* TASK INSTRUCTIONS:
- A) Duplicate the passage of the recording software thread between "Sonar is rock" and "should use it.", inclusive.
- B) Go on with the recording software thread from its final sentence.

* SOURCE EXTRACT:
[Start of Attachment]

    I have a couple friends who have built similarly bad-ass Pentium machines who have no problems at all with N-Track. They love it to pieces and you would have to pry it from their cold, dead fingers.

    Sonar is rock solid for me, easy to understand, more useful for my 'style' of recording and looks a hell of a lot better IMO. But I still like the way N-Track does things, and you can't argue with the price. There is no difference at all in the quality of audio you produce with one or the other.

    My personal verdict is that if you're on a budget and you can magically make N-Track work on your hardware, you should use it.
  7. I hate n-track with a passion that is more than words can convey.

    I was messing around with it about 5 minutes ago... I swear, every time I open it, I am reminded why I hate it so much. Every single time I settle into a creative groove, I can be guaranteed that a system lockup is not far off. N-track crashes my system like I've never seen a system crash before.

    And Rewire with Reason Adapted... is... suicide.

    Hey, if it works for you, I envy you more than you could know. As for me, I can't WAIT till I can get something like Sonar or Cubase... if I am EVER in that position...
  8. thwackless


    Nov 24, 2003
    Smithfield, RI
    Thanks all for the replies, thanks thanks!

    Passinwind, I'm doing Audio only. I'm doing a lot of running 4-track tape into the PC (via a Tascam US-428. Maybe there's an E-MU card in my future...) and cleaning up or re-mixing tracks for CD. Using CD Architect to arrange and burn.

    Bells and whistles are not real big on the list... I'm using CEP 2.0, and am playing around with Sonar. I've been using CEP for everything, and am now looking for another app to accompany it- though I do like recording into CEP, as it's very straightforward. Mostly, though, I think I'd like to use Cool Edit as an editor.
[End of Attachment]
Dataset items:
[Start of Attachment]
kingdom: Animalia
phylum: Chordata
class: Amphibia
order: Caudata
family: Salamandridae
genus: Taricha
[End of Attachment]
* RESPONSES TO THE EXERCISE:
- A)
Sonar is rock solid for me, easy to understand, more useful for my 'style' of recording and looks a hell of a lot better IMO. But I still like the way N-Track does things, and you can't argue with the price. There is no difference at all in the quality of audio you produce with one or the other.

    My personal verdict is that if you're on a budget and you can magically make N-Track work on your hardware, you should use it.

- B)
    If there's no difference in sound quality with n-Track, that's big- but I think the biggest issue will be (this might sound silly to some) whatever best supports my controller, since I paid out $500 for it new! The mouse thing kind of bugs me out after a while...

    Sonar is pretty comprehensive with the US-428. Cubase I have not tried- I had Cool Edit Pro 2 when I got the US-428, so I didn't really get into the bundled Cubasis. Also, I needed to record to 4 simultaneous tracks right away (which Cubasis won't do), and just never got back to it! (I just remembered I have it in the Tascam installation disc... :rolleyes: ) Looking there next...

    Anyone else, by the way, using the Tascam US-428 controller? Does it work with n-Track?

    Thanks again, all, for the opinions, and listening to my musings...


    P.S., yes, AndrewShirley, n-Track is billed as doing VST and DirectX.
  9. ShantiCat

    ShantiCat Supporting Member

    As I mentioned in another post, I think n-Track is a great program for the money. If you are getting started in the digital realm, it is nice that you can spend such little money for a piece of software that is packed with features. I have not had too much problem with stability but when I do have issues, it is usually more hardware driven (m-audio firewire 410) and the compatability with SP2 of XP.
  10. DirtDog


    Jun 7, 2002
    The Deep North
    ...dare I say "...with the intensity of a thousand suns.."?

    Good thread - I'm getting a lot out of it as I'm going through the same situation...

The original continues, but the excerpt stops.